Le budget carbone s’est fortement resserré

De quand date le début des activités industrielles humaines? [Ashley Adcox/Flickr]

Une étude internationale, publiée par Nature Climate Change, estime que le réchauffement est plus avancé que prévu. Conséquence : nous pouvons émettre moins de carbone que prévu si nous voulons toujours stabiliser le réchauffement à 2 °C. Un article de notre partenaire, le Journal de l’Environnement.

Il n’y a pas que le gouvernement français à vouloir réduire son budget. Car, si les estimations de l’équipe d’Andrew Schurer se révèlent exactes, notre budget carbone est appelé à diminuer comme peau de chagrin.

Encore 20 ans

Dans le jargon des climatologues, le budget carbone est le tonnage de CO2 (ou de gaz à effet de serre, GES) que nous pouvons encore émettre pour atteindre une concentration et donc une température moyenne globale prédéfinie. Pour avoir une bonne chance de limiter le réchauffement à 2 °C, nous pouvons nous permettre d’envoyer 800 milliards de tonnes de CO2dans l’atmosphère. Un budget carbone que nous aurons épuisé en une vingtaine d’années, au rythme actuel de nos émissions.

Quelle ère préindustrielle ?

L’accord de Paris ambitionne de limiter le réchauffement à 2 °C, voire 1,5 °C, par rapport à l’ère préindustrielle la température moyenne du monde.
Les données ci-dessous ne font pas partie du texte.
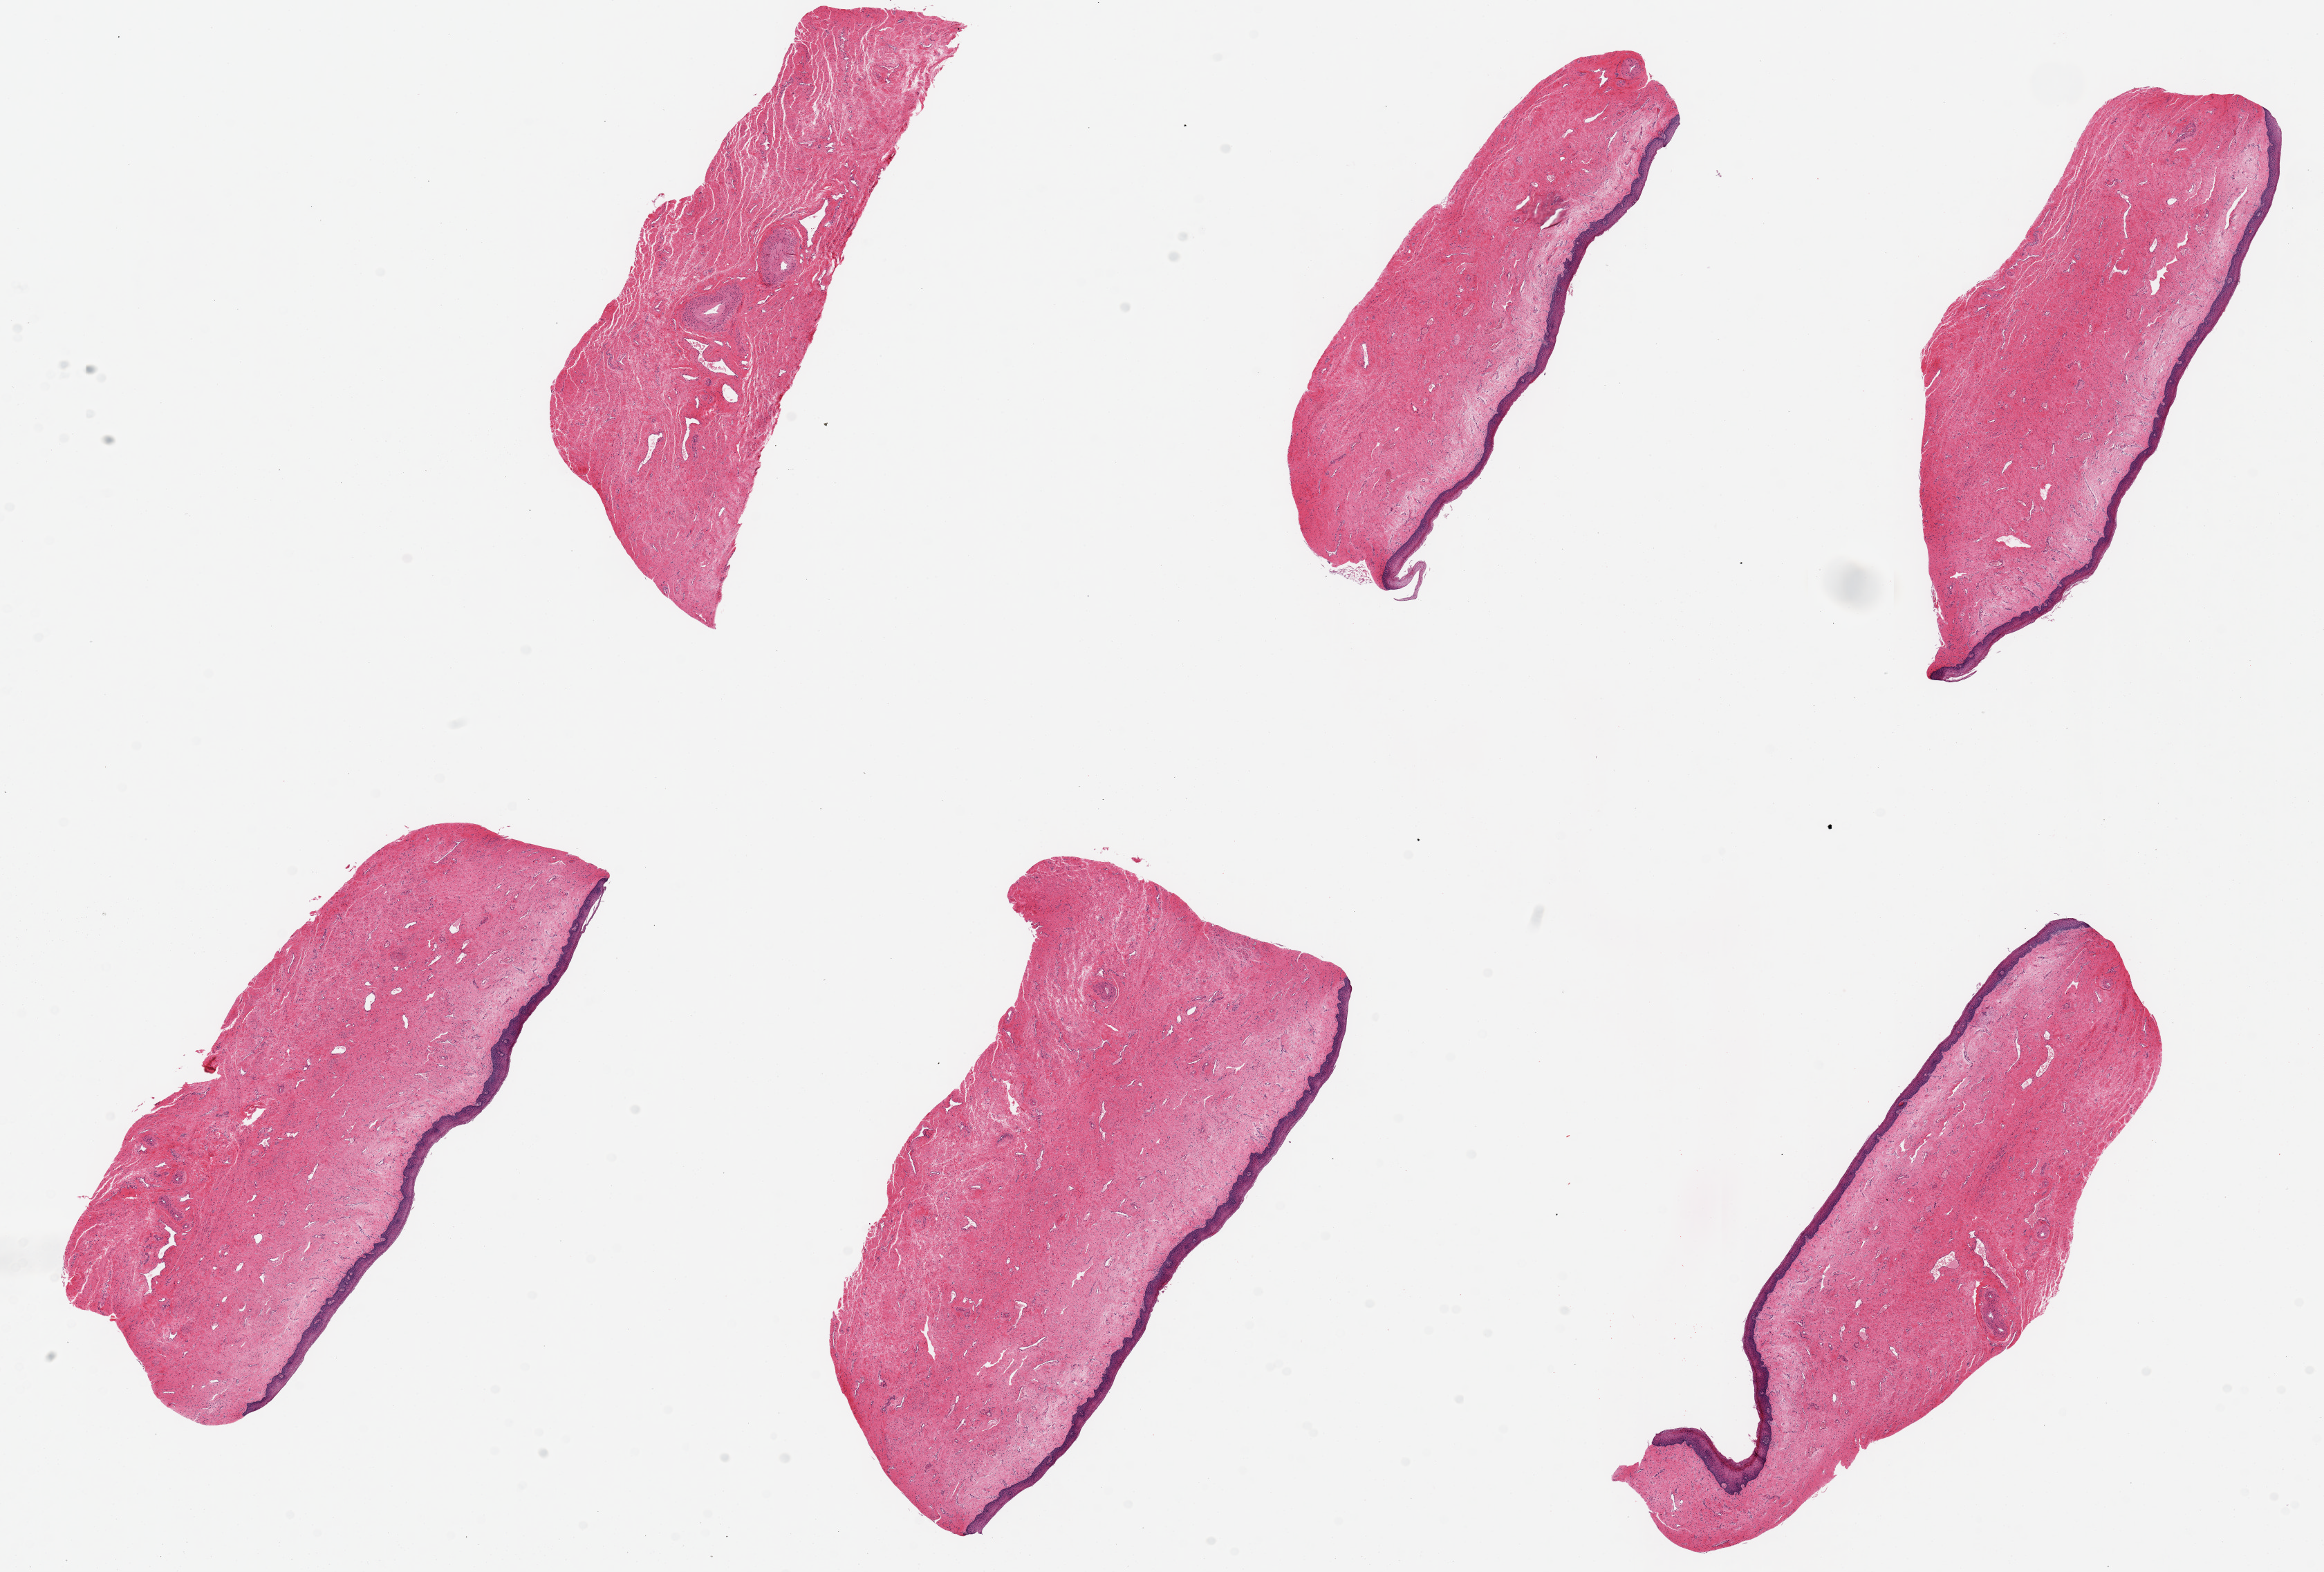
Whole-slide image, H&E stain, whole scanned area (about 26.6 x 18.0 mm, acquisition: 20x scan) shown as a low-resolution overview; PAXgene-fixed, paraffin-embedded tissue; sampled site (target tissue): vagina; donor tissue sample. Female donor.
* pathologist's review note for this sample: 6 pieces, up to 8x3mm; ~5% squamous epithelium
Problème, s’écrient le climatologue de l’université d’Edinburg et ses collègues, cette fameuse ère n’a jamais été définie scientifiquement. Or, selon le moment où l’on fait débuter cette période bénie du carbone, le budget carbone n’aura pas tout à fait le même volume.

Plus que trois ans pour arrêter un changement climatique irréversible

Il est encore possible d’éviter un degré dangereux de changement climatique, mais pour cela, les gouvernements, les entreprises, les citoyens et les scientifiques devront redoubler d’efforts et de coordination dans les trois prochaines années, prévient un groupe d’experts.

Climat fluctuant

Rien n’est plus difficile que de situer dans le temps la période où le bilan carbone de l’Humanité était encore neutre. «Car, les températures fluctuent aussi naturellement à cause des éruptions volcaniques ou des fluctuations de l’activité solaire», rappelle Andrew Schurer. L’hémisphère nord a connu un climat plus chaud entre du IXe au XIVe siècles: l’optimum médiéval. S’en sont suivis les six siècles du petit âge glaciaire.

Pour établir le niveau zéro carbonique, les auteurs ont reconstruit l’évolution passée des températures de la surface de l’océan et des continents.

1 °C, 1,1 ou 1,2 °C ?

«Le Giec estime à 1°C le réchauffement actuel par rapport à l’ère pré-industrielle. Ce qui est probablement faux», estime Michael Mann (université de Pennsylvanie), co-auteur de l’étude. En effet, rappelle le créateur de la «crosse de Hockey», le Giec la fait débuter en 1750, date où les émissions de gaz à effet de serre anthropiques contaminaient déjà l’atmosphère. Conclusion du climatologue: «mieux vaut parler d’un réchauffement de 1,1 à 1,2°C». Ce qui réduit de 20 à 40 % le volume du budget carbone initial.

Bref, il va falloir se serrer la ceinture carbone plus vite et plus fort que prévu.